Last week, yet another business trip to Bangkok, one of hundreds so that now Bangkok is somewhere between a second home and paradise. Anyhow, this time it was a gruelling one as I was part of a team of R&D professionals trying to solve a mysterious problem in one of our products. I spent quite a few days prior to the visit boning up on past work, and there were plenty of old R&D reports I could lay my hands on. Boss informed to ensure we could reproduce the problem i.e illuminate the problem so that the causative factors can be identified. I thought that was Catch 22, if I knew what the causative factors were, we could at least plan technical approaches to solving the problem. This is the funny thing about science. In some ways, it touts to rely on facts, facts and facts, but too often we have hypotheses or correlating factors. These are not root causes. In an industry like ours, the correlating factors are many, facts fewer to identify. This is not because there is not enough science, there is plenty but the systems are hard, non-equilibrium structures that cannot be tested non-destructively. Anyhow, so armed with hypotheses , I did a square dance with other R&D folks. We brain stormed and found some vague solutions. In the afternoon, we met up with business and we managed to push all the right buttoms , ask the real leading questions which miraculously shed light on some unforeseen issues - something about how we transport the products , store them, the chugs and halting stops and delays in a long, unpredictable supply chain...and viola we had a much smarter solution strategy than just "science" could suggest.
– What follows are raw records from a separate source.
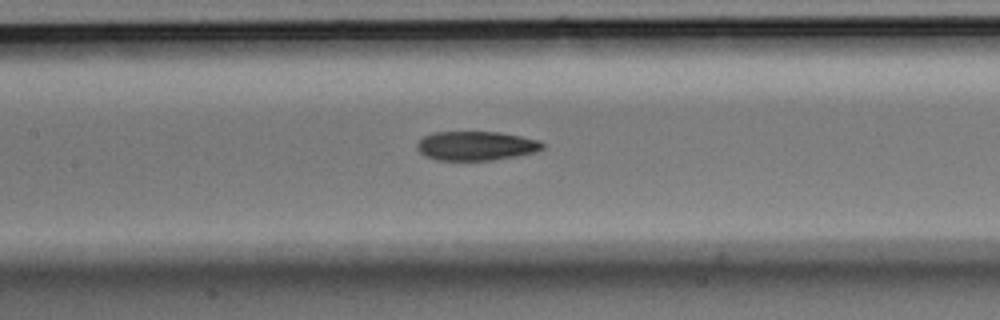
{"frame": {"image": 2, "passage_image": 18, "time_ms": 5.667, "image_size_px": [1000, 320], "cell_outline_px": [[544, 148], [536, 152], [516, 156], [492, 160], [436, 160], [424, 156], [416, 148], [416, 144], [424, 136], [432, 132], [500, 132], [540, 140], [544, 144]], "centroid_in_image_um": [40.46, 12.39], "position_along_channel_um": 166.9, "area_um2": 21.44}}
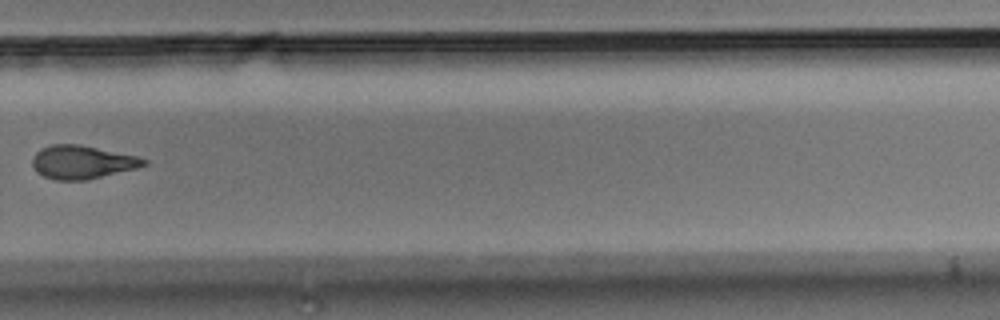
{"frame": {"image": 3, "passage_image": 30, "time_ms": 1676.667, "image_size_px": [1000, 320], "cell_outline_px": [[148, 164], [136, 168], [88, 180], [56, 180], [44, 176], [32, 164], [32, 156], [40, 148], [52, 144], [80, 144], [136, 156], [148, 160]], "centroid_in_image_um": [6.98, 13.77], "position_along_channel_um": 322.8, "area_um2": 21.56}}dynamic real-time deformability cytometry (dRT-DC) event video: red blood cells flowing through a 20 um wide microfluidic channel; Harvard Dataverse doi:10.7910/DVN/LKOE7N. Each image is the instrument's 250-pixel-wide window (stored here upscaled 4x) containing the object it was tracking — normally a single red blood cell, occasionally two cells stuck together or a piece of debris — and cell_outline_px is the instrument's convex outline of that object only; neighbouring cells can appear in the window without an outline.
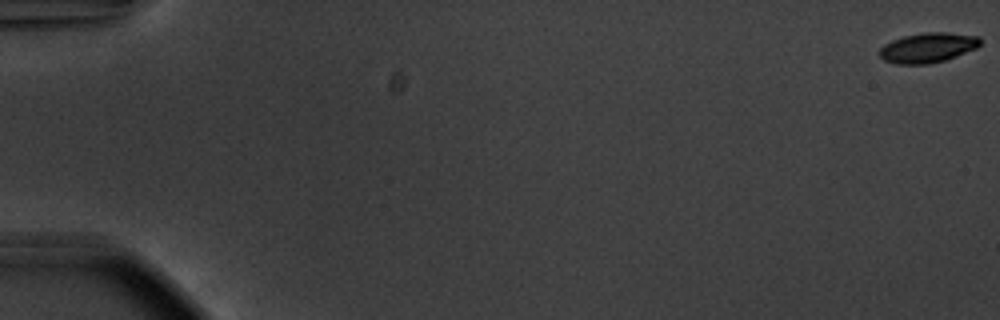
{"species": "common noctule bat (a hibernating species)", "species_latin": "Nyctalus noctula", "temperature_condition": "warm", "stored_images_in_passage": 15, "camera_frame_rate_fps": 3000, "um_per_image_px": 0.085, "animal": {"sex": "male", "body_mass_g": 20.1, "forearm_length_mm": 53.5}, "frame": {"image": 1, "passage_image": 1, "time_ms": 0.0, "image_size_px": [1000, 320], "cell_outline_px": [[980, 44], [976, 48], [956, 56], [944, 60], [928, 64], [896, 64], [884, 60], [880, 56], [880, 48], [884, 44], [892, 40], [904, 36], [924, 32], [944, 32], [980, 36]], "centroid_in_image_um": [78.86, 4.05], "position_along_channel_um": 6.1, "area_um2": 17.46}}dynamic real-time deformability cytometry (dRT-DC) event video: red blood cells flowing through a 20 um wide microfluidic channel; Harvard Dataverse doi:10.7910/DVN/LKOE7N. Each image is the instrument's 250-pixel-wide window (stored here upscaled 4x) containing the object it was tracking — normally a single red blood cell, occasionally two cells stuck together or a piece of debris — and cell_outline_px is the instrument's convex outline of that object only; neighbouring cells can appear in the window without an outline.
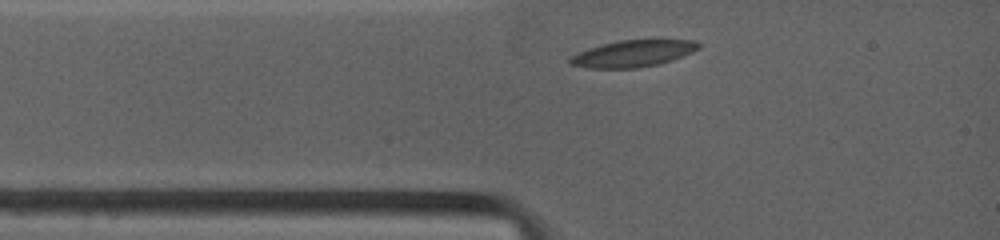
{"species": "common noctule bat (a hibernating species)", "species_latin": "Nyctalus noctula", "temperature_condition": "warm", "stored_images_in_passage": 24, "camera_frame_rate_fps": 4500, "um_per_image_px": 0.085, "animal": {"sex": "female", "body_mass_g": 19.0, "forearm_length_mm": 53.3}, "frame": {"image": 1, "passage_image": 1, "time_ms": 0.0, "image_size_px": [1000, 240], "cell_outline_px": [[700, 48], [692, 52], [672, 60], [640, 68], [588, 68], [572, 64], [568, 60], [572, 56], [588, 48], [600, 44], [620, 40], [660, 36], [696, 40], [700, 44]], "centroid_in_image_um": [53.93, 4.48], "position_along_channel_um": 31.1, "area_um2": 20.92}}
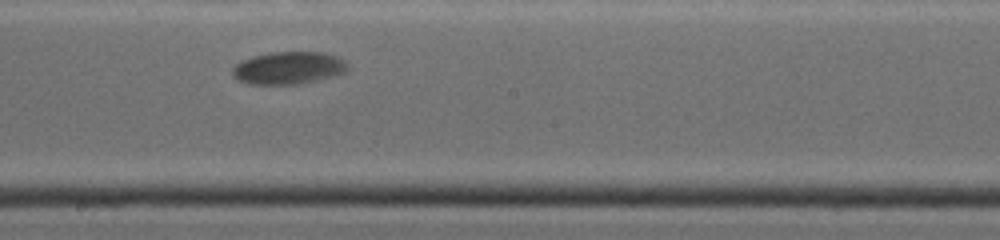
{"frame": {"image": 2, "passage_image": 14, "time_ms": 5.333, "image_size_px": [1000, 240], "cell_outline_px": [[348, 68], [344, 72], [336, 76], [296, 84], [248, 84], [236, 80], [232, 76], [232, 68], [240, 60], [272, 52], [328, 52], [344, 60], [348, 64]], "centroid_in_image_um": [24.51, 5.77], "position_along_channel_um": 223.7, "area_um2": 21.96}}
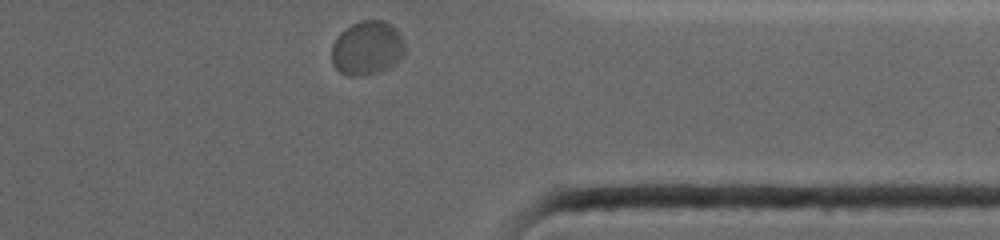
{"frame": {"image": 3, "passage_image": 24, "time_ms": 9.778, "image_size_px": [1000, 240], "cell_outline_px": [[404, 52], [388, 68], [364, 76], [348, 76], [340, 72], [332, 64], [332, 44], [336, 36], [344, 28], [360, 20], [384, 20], [396, 28], [404, 40]], "centroid_in_image_um": [31.17, 4.06], "position_along_channel_um": 380.2, "area_um2": 23.12}, "authors_computed_cell_mechanics": {"area_um2": 21.5016, "velocity_mm_per_s": 3.6867, "shape_relaxation_time_tau1_ms": 2.5826, "shape_relaxation_time_tau2_ms": null, "deformation_change_tau1": 0.1051, "deformation_change_tau2": null}}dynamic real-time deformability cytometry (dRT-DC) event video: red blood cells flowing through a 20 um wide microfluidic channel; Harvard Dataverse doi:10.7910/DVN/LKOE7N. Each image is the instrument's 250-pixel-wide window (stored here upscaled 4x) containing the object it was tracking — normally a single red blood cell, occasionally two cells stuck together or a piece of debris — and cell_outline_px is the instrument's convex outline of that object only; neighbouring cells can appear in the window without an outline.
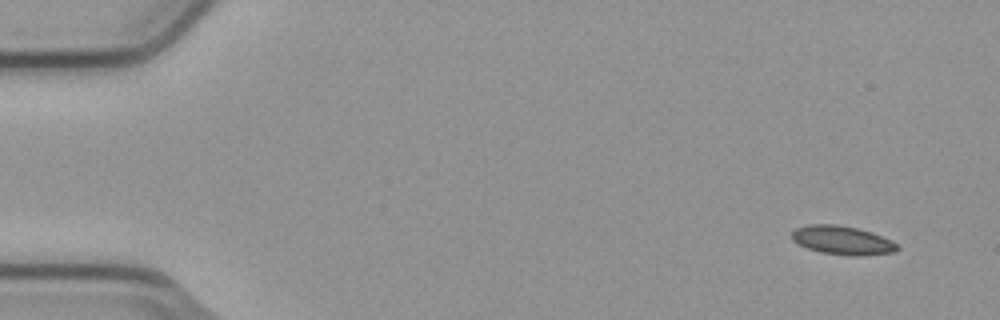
{"species": "common noctule bat (a hibernating species)", "species_latin": "Nyctalus noctula", "temperature_condition": "cold", "stored_images_in_passage": 5, "camera_frame_rate_fps": 3000, "um_per_image_px": 0.085, "animal": {"sex": "male", "body_mass_g": 23.1, "forearm_length_mm": 52.7}, "frame": {"image": 1, "passage_image": 1, "time_ms": 0.0, "image_size_px": [1000, 320], "cell_outline_px": [[900, 248], [892, 252], [860, 256], [856, 256], [820, 252], [808, 248], [792, 240], [792, 232], [796, 228], [808, 224], [836, 224], [856, 228], [872, 232], [892, 240]], "centroid_in_image_um": [71.6, 20.41], "position_along_channel_um": 13.4, "area_um2": 17.51}}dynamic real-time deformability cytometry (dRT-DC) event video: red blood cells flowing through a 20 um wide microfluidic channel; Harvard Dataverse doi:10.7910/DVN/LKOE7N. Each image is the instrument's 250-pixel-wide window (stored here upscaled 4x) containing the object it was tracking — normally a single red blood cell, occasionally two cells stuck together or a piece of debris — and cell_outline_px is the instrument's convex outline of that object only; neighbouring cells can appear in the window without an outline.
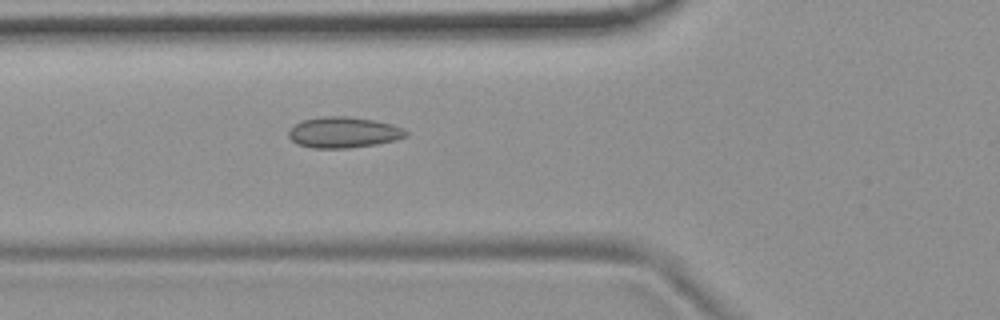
{"species": "common noctule bat (a hibernating species)", "species_latin": "Nyctalus noctula", "temperature_condition": "room temperature", "stored_images_in_passage": 5, "camera_frame_rate_fps": 3000, "um_per_image_px": 0.085, "animal": {"sex": "female", "body_mass_g": 19.9}, "frame": {"image": 1, "passage_image": 5, "time_ms": 1.333, "image_size_px": [1000, 320], "cell_outline_px": [[408, 136], [396, 140], [376, 144], [348, 148], [312, 148], [296, 144], [288, 136], [288, 132], [296, 124], [304, 120], [320, 116], [348, 116], [372, 120], [392, 124], [404, 128], [408, 132]], "centroid_in_image_um": [29.22, 11.25], "position_along_channel_um": 96.6, "area_um2": 21.15}}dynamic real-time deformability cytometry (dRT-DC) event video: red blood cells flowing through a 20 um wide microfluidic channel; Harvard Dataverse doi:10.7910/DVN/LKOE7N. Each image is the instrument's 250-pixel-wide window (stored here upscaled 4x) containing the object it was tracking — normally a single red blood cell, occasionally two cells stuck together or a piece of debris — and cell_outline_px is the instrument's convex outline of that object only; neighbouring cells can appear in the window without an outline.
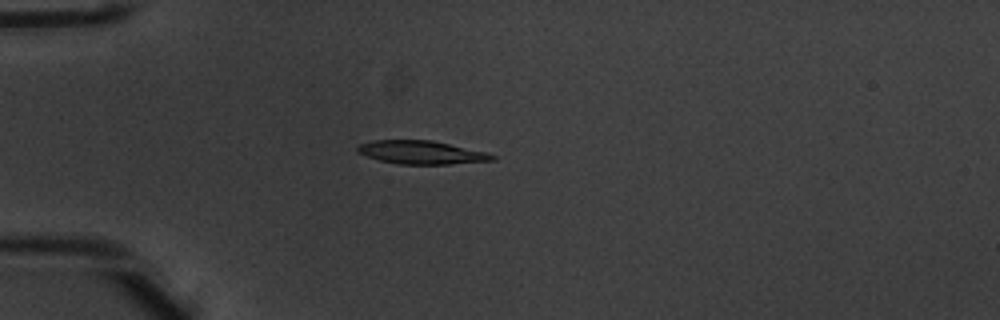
{"species": "common noctule bat (a hibernating species)", "species_latin": "Nyctalus noctula", "temperature_condition": "warm", "stored_images_in_passage": 2, "camera_frame_rate_fps": 3000, "um_per_image_px": 0.085, "animal": {"sex": "male", "body_mass_g": 20.1, "forearm_length_mm": 53.5}, "frame": {"image": 1, "passage_image": 2, "time_ms": 0.333, "image_size_px": [1000, 320], "cell_outline_px": [[496, 160], [448, 164], [400, 164], [380, 160], [356, 152], [356, 148], [360, 144], [372, 140], [432, 140], [488, 152], [496, 156]], "centroid_in_image_um": [35.84, 12.95], "position_along_channel_um": 49.2, "area_um2": 18.32}}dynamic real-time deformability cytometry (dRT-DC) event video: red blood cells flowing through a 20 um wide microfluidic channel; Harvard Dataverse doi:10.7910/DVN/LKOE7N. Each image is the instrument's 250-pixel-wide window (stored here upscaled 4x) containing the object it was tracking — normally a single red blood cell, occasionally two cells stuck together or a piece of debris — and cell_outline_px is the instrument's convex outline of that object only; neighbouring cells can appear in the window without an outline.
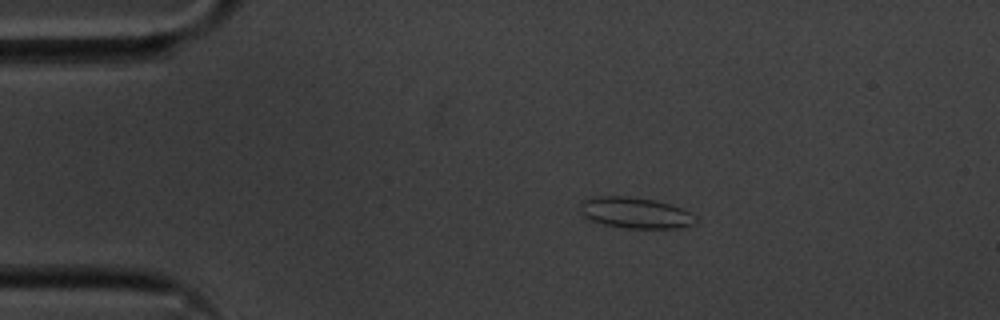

We dont know if it works but in some sense the skies cleared a bit.
I think over my career and life as a scientist engineer, I am always humbled by how simple solutions can be if we shed the flab and examine the lucid details and look at problems holistically - if we only shed the pomposity of jargon and hiding behind strained constructs.
Same true of life, I suspect, though I am much too warped in my cloudy veil of unawareness: If Life can be viewed as series of "quality" problems that can only be solved when one views these in a context. These can be overcome and a more chiselled chapter of life can reveal itself if we realise how astonishingly simple thought should be.